Menteri Perindustrian Airlangga Hartarto menjelaskan, menarik investasi merupakan salah satu program prioritas dalam peta jalan Making Indonesia 4.0. Upaya strategis ini dilakukan pemerintah melalui pertemuan Presiden Joko Widodo dan Airlangga dengan empat pimpinan perusahaan besar Korsel di Seoul, Senin (10/9) pagi.
"Di dalam pertemuan itu, yang dibicarakan mengenai peningkatan investasi dan perkembangan investasi yang sedang berjalan," ujar Airlangga dalam rilis yang diterima Republika.co.id, Senin.
Keempat pelaku industri dari Negeri Ginseng tersebut adalah Chairman Cheil Jedang (CJ) Group Lee Jae-hyun, Vice Chairman Lotte Group Hwang Kag-gyu, CEO Posco Oh-Joon Kwon, dan Vice Chairman Hyundai Group Chung Ei-sun.
Salah satu bentuk investasi Korsel adalah melalui CJ Group yang sudah memiliki pabrik di Pasuruan dan Jombang, Jawa Timur. CJ Group sendiri adalah produsen monosodium glutamate (MSG), lysine, hingga pakan ternak. Sepanjang tahun 2011-2015, perusahaan bio itu telah menanamkan investasinya mencapai 500 juta dolar AS.
Kemudian, Lotte Group sedang membangun pabrik petrokimia dengan nilai investasi sebesar 4 miliar dolar AS di Cilegon, Banten. Perusahaan ini akan memproduksi naphtha cracker dengan total kapasitas sebanyak dua juta ton per tahun.
Bahan baku kimia tersebut diperlukan untuk menghasilkan ethylene, propylene dan produk turunan lain, sehingga nantinya kita tidak perlu lagi impor. Rencananya, proyek ini akan membuka lapangan pekerjaan sebanyak 9.000 orang.

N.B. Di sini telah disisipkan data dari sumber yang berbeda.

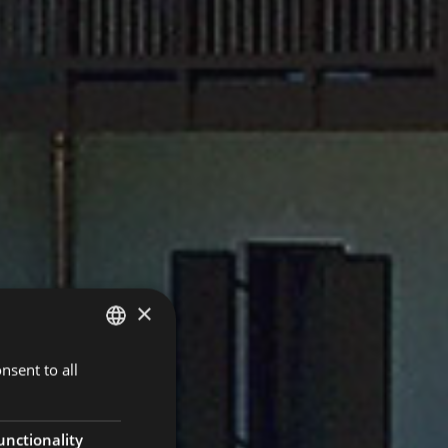
×
nsent to all
ITALIAN
ENGLISH
unctionality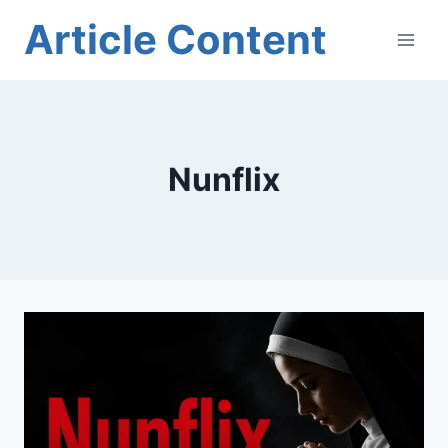
Skip
Article Content
to
content
Nunflix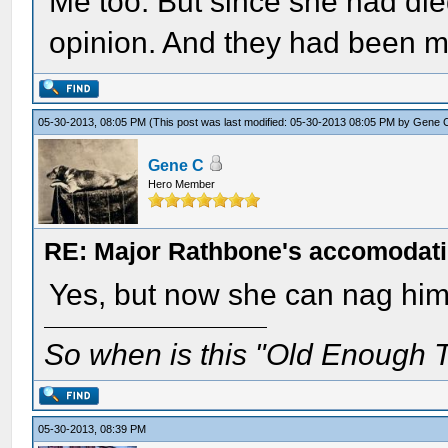
Me too. But since she had die
opinion. And they had been m
05-30-2013, 08:05 PM
(This post was last modified: 05-30-2013 08:05 PM by
Gene 
Gene C
Hero Member
RE: Major Rathbone's accomodati
Yes, but now she can nag him f
So when is this "Old Enough T
05-30-2013, 08:39 PM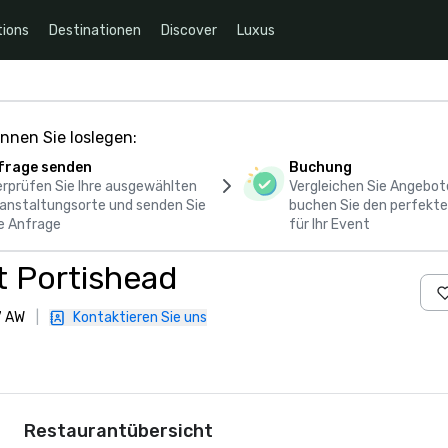
ions
Destinationen
Discover
Luxus
nnen Sie loslegen:
frage senden
Buchung
rprüfen Sie Ihre ausgewählten
Vergleichen Sie Angebot
anstaltungsorte und senden Sie
buchen Sie den perfekte
e Anfrage
für Ihr Event
nt Portishead
7 AW
|
Kontaktieren Sie uns
Restaurantübersicht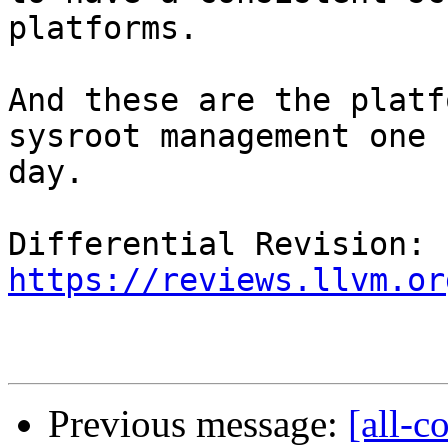
platforms.

And these are the platf
sysroot management one

day.

Differential Revision: 
https://reviews.llvm.or
Previous message:
[all-c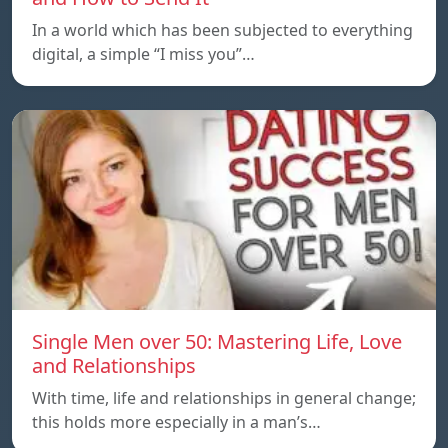
In a world which has been subjected to everything
digital, a simple “I miss you”…
Single Men over 50: Mastering Life, Love
and Relationships
With time, life and relationships in general change;
this holds more especially in a man’s…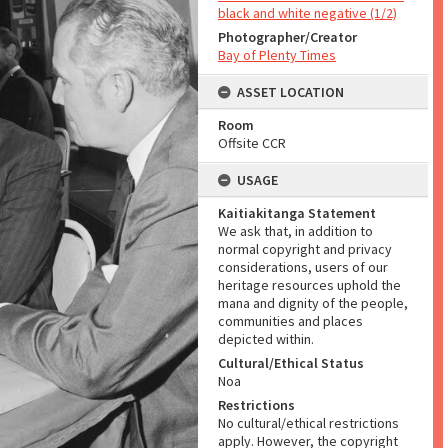
black and white negative (1/2)
Photographer/Creator
Bay of Plenty Times
ASSET LOCATION
Room
Offsite CCR
USAGE
Kaitiakitanga Statement
We ask that, in addition to
normal copyright and privacy
considerations, users of our
heritage resources uphold the
mana and dignity of the people,
communities and places
depicted within.
Cultural/Ethical Status
Noa
Restrictions
No cultural/ethical restrictions
apply. However, the copyright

Untuk Hyundai, mereka sudah menandatangani MoU mengenai rencana investasinya. Sementara itu, Posco melanjutkan percepatan pembangunan proyek klaster 10 juta ton baja di Cilegon yang diperkirakan tercapai pada tahun 2025. "Jadi, semuanya memastikan komitmen mereka untuk tetap investasi di Indonesia," ucap Airlangga.
Pemerintah Indonesia bertekad menciptakan iklim bisnis yang kondusif serta memberi kemudahan dalam perizinan usaha. Selain untuk menarik investasi lebih banyak, iklim kondusif dibutuhkan mengingat Korsel sudah punya kebijakan yang disebut New Southern Policy. Kebijakan sebagai tindak lanjut dari kunjungan Presiden Moon Jae-in ke Indonesia pada tahun lalu.
Airlangga mencatat, potensi perdagangan kedua negara sangat besar. Tahun 2017, neraca perdagangan RI-Korsel mengalami surplus sebesar 78 juta dolar AS dari total nilai perdagangan yang mencapai 17 miliar dolar AS. Diproyeksi nilai perdagangan kedua negara semakin meningkat dengan target sebesar 30 miliar dolar AS tahun 2022.